## Written task:
Print verbatim the lines of the entries from the one containing "Identify the document" to the last, inclusive, and no others.

## Raw data:
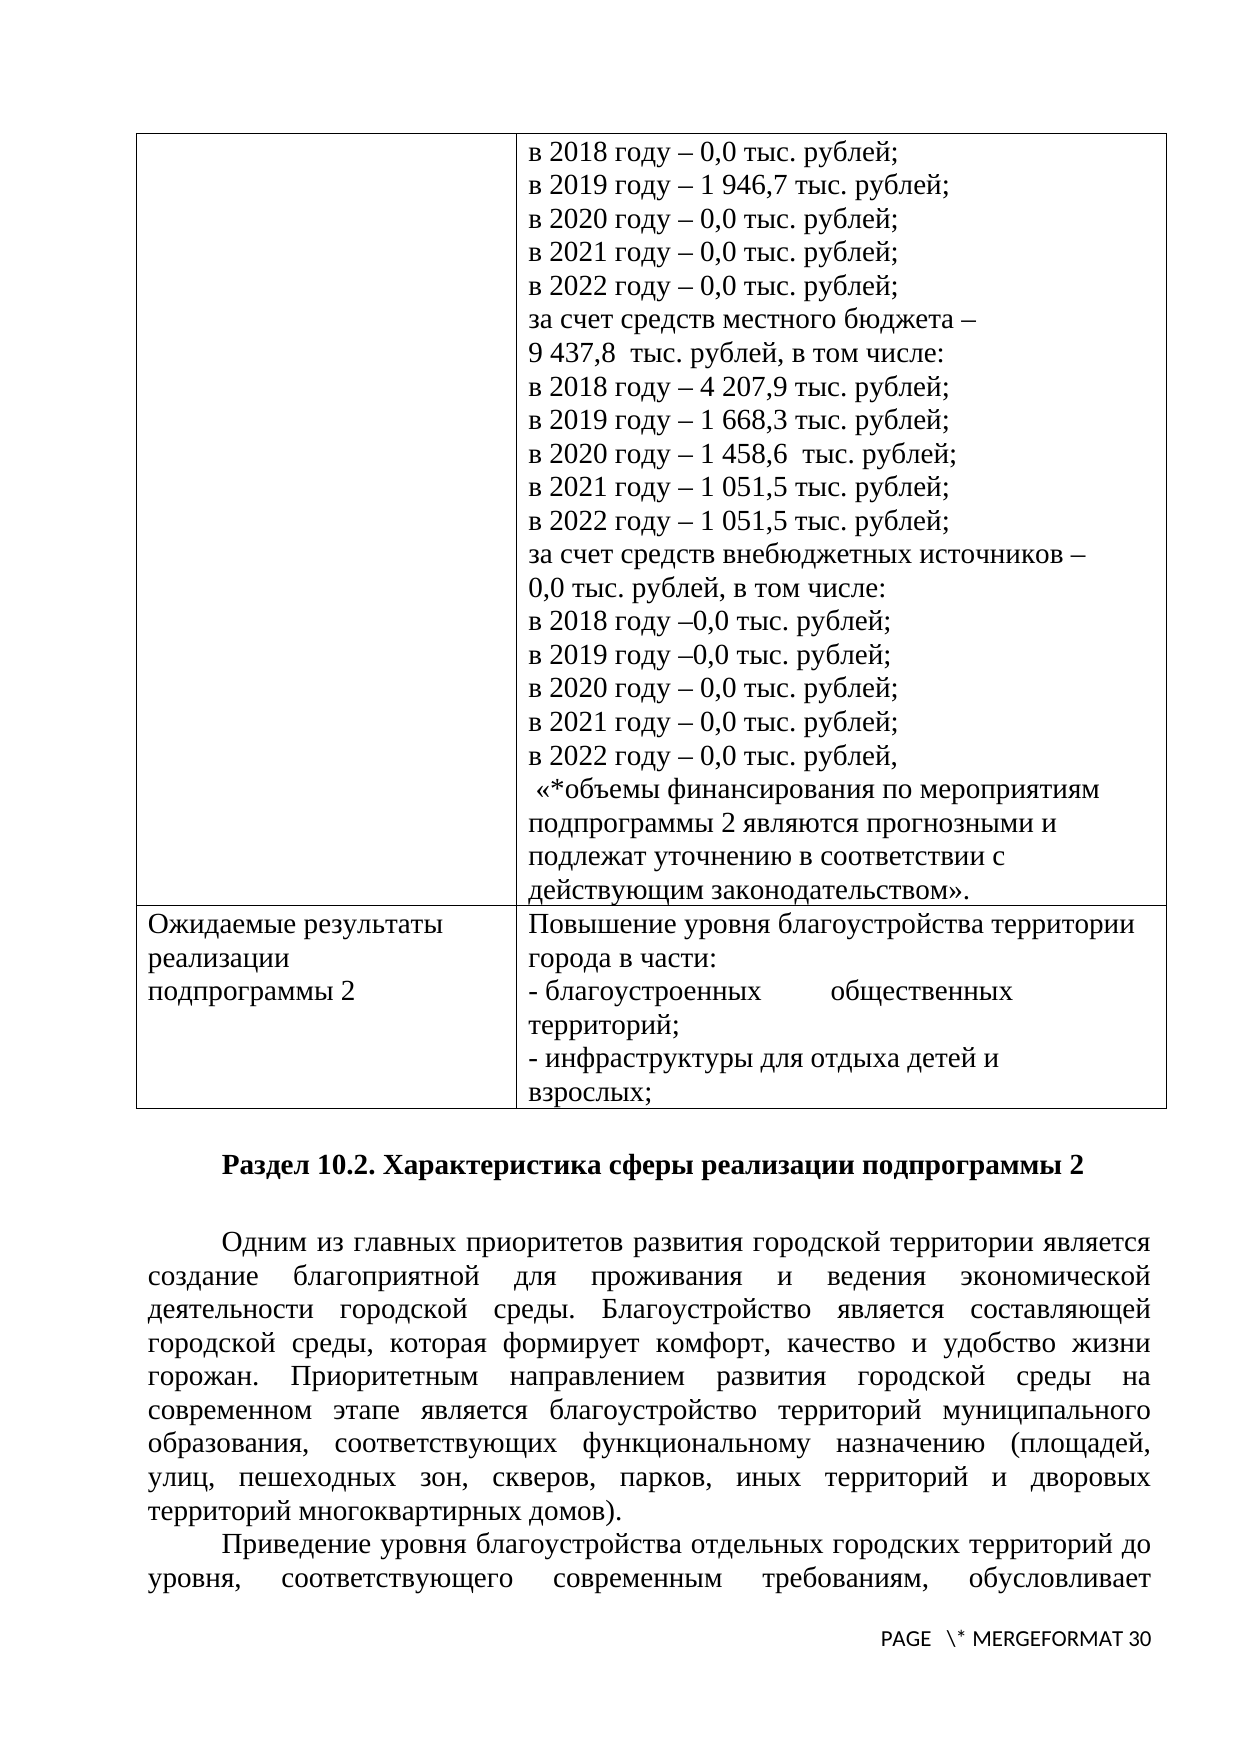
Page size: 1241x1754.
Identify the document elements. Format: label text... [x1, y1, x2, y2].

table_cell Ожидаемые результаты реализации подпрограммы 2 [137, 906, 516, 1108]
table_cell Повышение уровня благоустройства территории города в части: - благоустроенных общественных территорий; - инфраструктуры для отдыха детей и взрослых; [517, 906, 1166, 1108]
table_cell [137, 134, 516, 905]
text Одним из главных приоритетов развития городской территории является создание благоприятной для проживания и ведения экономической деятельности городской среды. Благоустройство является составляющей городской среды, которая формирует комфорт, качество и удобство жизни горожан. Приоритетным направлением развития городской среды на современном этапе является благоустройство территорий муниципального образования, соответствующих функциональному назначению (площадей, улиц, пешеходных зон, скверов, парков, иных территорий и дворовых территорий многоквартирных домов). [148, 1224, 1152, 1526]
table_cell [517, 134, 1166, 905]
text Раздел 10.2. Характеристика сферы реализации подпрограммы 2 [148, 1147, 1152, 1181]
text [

## Written response:
Identify the document elements. Format: label text... [x1, y1, x2, y2].

table_cell Ожидаемые результаты реализации подпрограммы 2 [137, 906, 516, 1108]
table_cell Повышение уровня благоустройства территории города в части: - благоустроенных общественных территорий; - инфраструктуры для отдыха детей и взрослых; [517, 906, 1166, 1108]
table_cell [137, 134, 516, 905]
text Одним из главных приоритетов развития городской территории является создание благоприятной для проживания и ведения экономической деятельности городской среды. Благоустройство является составляющей городской среды, которая формирует комфорт, качество и удобство жизни горожан. Приоритетным направлением развития городской среды на современном этапе является благоустройство территорий муниципального образования, соответствующих функциональному назначению (площадей, улиц, пешеходных зон, скверов, парков, иных территорий и дворовых территорий многоквартирных домов). [148, 1224, 1152, 1526]
table_cell [517, 134, 1166, 905]
text Раздел 10.2. Характеристика сферы реализации подпрограммы 2 [148, 1147, 1152, 1181]
text [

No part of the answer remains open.